Putin began his afternoon by holding talks with France's Emmanuel Macron that the French presidency said lasted 100 minutes.
No details were immediately released but the French leader has spearheaded EU efforts to ease fears of a major war breaking out in eastern Europe.
Russia on Saturday added to the ominous tone by pulling some of its diplomatic staff out of Ukraine.
The foreign ministry in Moscow said its decision was prompted by fears of "possible provocations from the Kyiv regime".
But Washington and a host of European countries cited the growing threat of a Russian invasion as they called on their citizens to leave Ukraine as soon possible.
Germany, Belgium and the Netherlands became the latest European countries to advise their citizens to leave Ukraine while the US embassy ordered "most" of its Kyiv staff to leave.
The prospect of frightened Westerners fleeing their country prompted Ukraine's foreign ministry to issue an appeal to its citizens to "remain calm".
"Right now, the people's biggest enemy is panic," Ukrainian President Volodymyr Zelensky said on a visit to troops stationed near the Russian-annexed peninsula of Crimea.
- 'Any day now' -
Washington on Friday issued its most dire warning yet that Russia had assembled enough forces to launch a serious assault.
"Our view that military action could occur any day now, and could occur before the end of the Olympics, is only growing in terms of its robustness," US National Security Advisor Jake Sullivan warned.
US military assessments had earlier said the Kremlin may want to wait for the Beijing Winter Olympic Games to end on February 20 before launching an offensive so as not to offend Russia's ally China.
Ukrainian leaders have been trying to talk down the prospects of an all-out war because of the damaging effect it was having on the country's teetering economy and public morale.
But the mood across the country remained tense.
The mayor's office of Kyiv announced that it had prepared an emergency evacuation plan for the capital's three million residents as a precaution.
Sullivan stopped short on Friday of saying that the United States has concluded that Putin has made the decision to attack.
But some US and German media cited intelligence sources and officials as saying that a war could begin at some point after Putin concludes talks with German Chancellor Olaf Scholz in Moscow on Tuesday.
The German leader is due to travel to Kyiv on Monday and then visit Putin as part of Europe's efforts to keep lines of communication open with Moscow.
Russia is demanding binding security guarantees from the West that includes a pledge to roll NATO forces out of eastern Europe and to never expand into Ukraine.
Washington has flatly rejected the demands while offering to discuss a new European disarmament agreement with Moscow.
Russia has called the US proposal woefully insufficient.
- 'Pivotal moment' -
The diplomatic push continued on Saturday with a new round of inconclusive talks between US Secretary of State Antony Blinken and Russian Foreign Minister Sergei Lavrov.
The State Department said Blinken told Lavrov that diplomatic channels "remained open" but required "Moscow to deescalate and engage in good-faith discussions".

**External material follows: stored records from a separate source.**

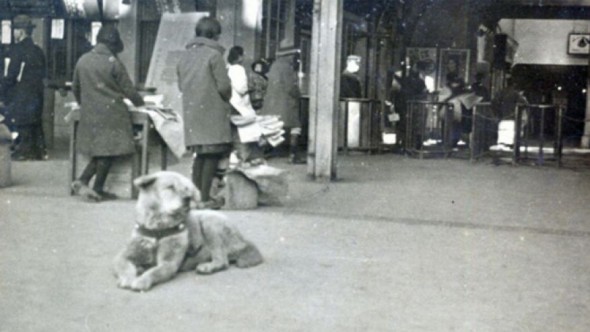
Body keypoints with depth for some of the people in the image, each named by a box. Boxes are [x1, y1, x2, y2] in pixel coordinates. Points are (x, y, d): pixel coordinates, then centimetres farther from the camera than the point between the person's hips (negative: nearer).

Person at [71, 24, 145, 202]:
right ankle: (98, 189, 4)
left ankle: (82, 181, 3)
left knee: (99, 151, 16)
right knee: (108, 151, 2)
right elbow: (128, 89, -5)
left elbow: (75, 88, 16)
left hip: (89, 114, 6)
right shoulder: (113, 63, -10)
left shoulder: (83, 60, 6)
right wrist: (140, 102, 14)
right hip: (111, 113, -6)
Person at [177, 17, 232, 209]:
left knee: (200, 154, 14)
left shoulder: (185, 55, 11)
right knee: (212, 154, -2)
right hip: (212, 112, -7)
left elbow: (181, 85, 16)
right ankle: (205, 197, -4)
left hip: (191, 112, 7)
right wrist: (226, 99, 6)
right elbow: (223, 86, -13)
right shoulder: (214, 54, -10)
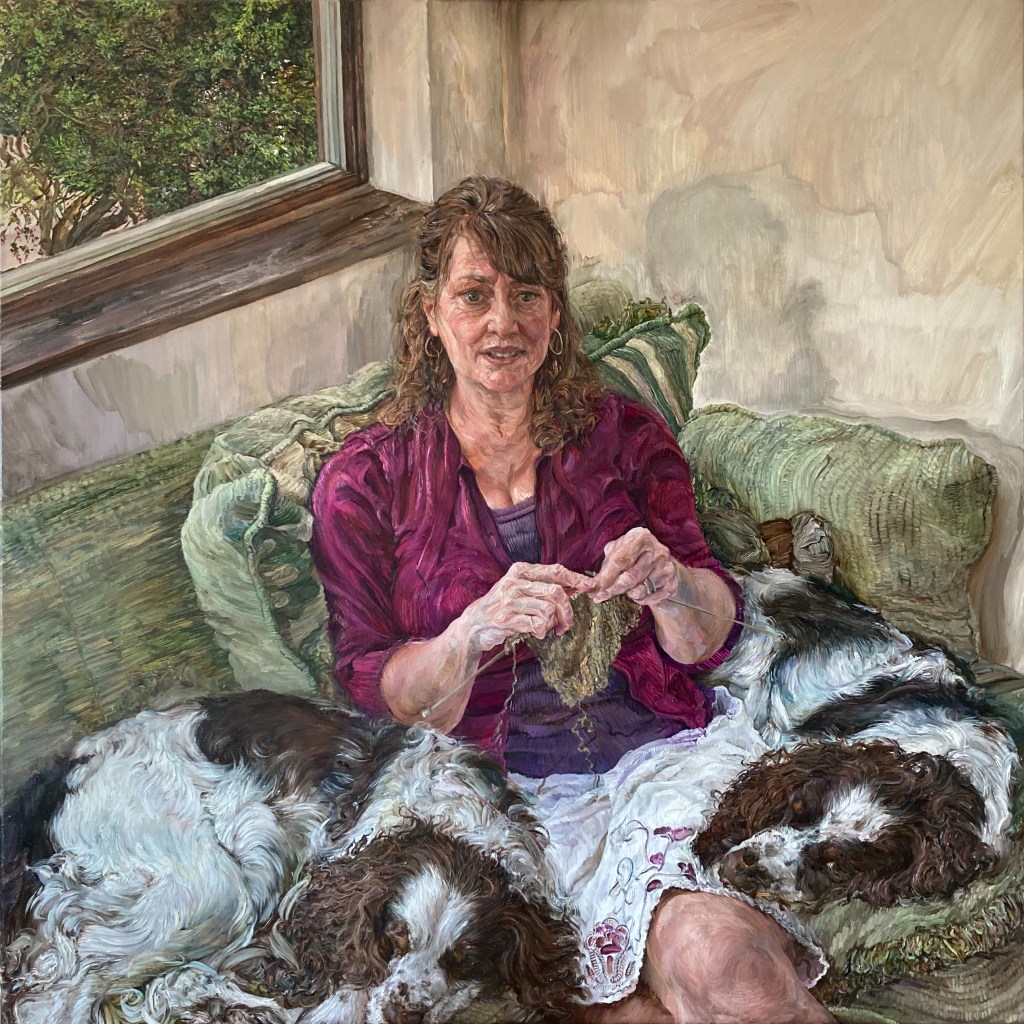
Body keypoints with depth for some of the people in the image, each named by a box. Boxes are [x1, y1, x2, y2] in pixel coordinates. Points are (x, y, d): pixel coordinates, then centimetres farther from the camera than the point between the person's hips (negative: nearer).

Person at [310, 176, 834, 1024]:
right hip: (511, 787, -1)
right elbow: (373, 695, -1)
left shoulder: (626, 435, 9)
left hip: (664, 746, 2)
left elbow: (709, 639, 6)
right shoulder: (363, 483, 5)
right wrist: (476, 633, -21)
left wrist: (668, 585, -19)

Lavrov countered that the West had ignored "key" Moscow demands and accused the United States of seeking to provoke a conflict in Ukraine, his ministry said.
Blinken said the United States was also still waiting for a response to "some of the ideas" floated by Washington.
Macron had said after a visit to Putin last Monday that he had secured a pledge of "no degradation nor escalation" from the Kremlin.
- Western, NATO unity -
Sullivan repeated warnings that Russia risks severe Western sanctions and said that NATO is now "more cohesive, more purposeful, more dynamic than any time in recent memory".
The Pentagon announced it was sending 3,000 more troops to bolster ally Poland.
European leaders also resolved to punish Russia with severe economic sanctions if it attacks.
"The aim is to prevent a war in Europe," Scholz's spokesman said after a call between US and European leaders.
EU chief Ursula von der Leyen said the sanctions would target the financial and energy sectors.